Fresh insights and strategies are likely to emerge both from close examination of particular markets and from experience gamed as particular disruption strategies evolve. Richer information and operational experience could reveal unexpected opportunities.
In Tampa, for instance, equipping officers with digital beepers that allowed rapid, personal, but clandestine contact between the police and community supporters turned out to be critical to a robust flow of timely operational intelligence about street markets. And new tactics were developed during the operation that nobody could possibly have imagined ahead of time. Street dealers, for instance, generally hide stashes not on their persons but nearby--in a tree or a patch of tall grass--in case they are robbed or arrested. QUAD officers started getting calls from neighborhood sources who observed the dealers closely and could pinpoint the stashes. Police simply seized the drugs, strangling the dealers' cash flow. If we look hard, we are bound to find equivalent weaknesses in youth gun markets.
OTHER STRATEGIES FOR FIGHTING FEAR
The more kids' fear can be reduced, the less they will want guns and the more effective market-disruption strategies will be. Three ideas deserve particular mention. First, street drug markets and gang disputes create high levels of violence, disorder, and fear. Cities should explore QUAD-type operations to shut down drug markets, and work with kids and others close to the street to prevent gang violence. Police units like the Boston antigang violence squad and grass-roots groups like Clementine Barfield's Save Our Sons and Daughters in Detroit have had success preventing individual incidents from growing into vendettas. Second, criminal justice resources should be focused on taking repeat violent juvenile gun offenders off the streets. Third, some community policing departments are developing innovative means to identify and address fear. In one model operation in Baltimore County, officers defused a budding racial conflict by separating bus stops that brought warring groups of black and white kids into regular contact, then worked with both groups to prevent further trouble. More along these lines is possible.
No one of these measures is likely to make much of an impact. The power of market disruption and allied approaches would come from multiple attacks, and the interaction of multiple attacks, to the incentives and free functioning of the market. The mounting of the operation would itself be a deterrent; in many jurisdictions buying and selling in the youth black market is a largely risk-free enterprise, and a clever operation (including a community actively mobilized against guns) could hope to raise participants' sense of vulnerability considerably.

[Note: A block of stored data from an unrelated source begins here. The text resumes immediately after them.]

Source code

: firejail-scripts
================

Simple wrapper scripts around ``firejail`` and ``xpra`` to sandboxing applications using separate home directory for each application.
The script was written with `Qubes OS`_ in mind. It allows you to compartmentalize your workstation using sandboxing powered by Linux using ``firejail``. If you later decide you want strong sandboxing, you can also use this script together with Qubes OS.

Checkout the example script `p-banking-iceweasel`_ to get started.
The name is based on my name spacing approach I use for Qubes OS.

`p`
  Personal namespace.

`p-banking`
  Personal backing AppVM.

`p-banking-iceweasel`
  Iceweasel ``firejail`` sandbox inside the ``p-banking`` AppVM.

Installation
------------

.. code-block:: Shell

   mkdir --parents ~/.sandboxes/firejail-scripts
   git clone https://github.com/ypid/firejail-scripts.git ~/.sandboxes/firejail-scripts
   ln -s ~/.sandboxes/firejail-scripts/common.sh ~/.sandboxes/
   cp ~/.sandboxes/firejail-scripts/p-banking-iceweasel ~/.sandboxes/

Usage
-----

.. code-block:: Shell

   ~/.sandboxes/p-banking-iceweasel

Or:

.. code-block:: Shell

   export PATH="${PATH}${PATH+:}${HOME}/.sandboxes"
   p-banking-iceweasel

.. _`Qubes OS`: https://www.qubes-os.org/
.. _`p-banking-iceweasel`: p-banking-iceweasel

It is too much to hope that any of this would end illegal dealing in guns. But an effective youth market strategy might serve to split the adult market off from the youth market, leaving illicit dealers still in the gun business but unwilling, or substantially less willing, to deal to kids. It might, along with other efforts to fight fear, arrest the spiraling juvenile arms race. Given the juvenile death toll, and the special contribution of armed kids to the disruption of troubled communities, that would be a success.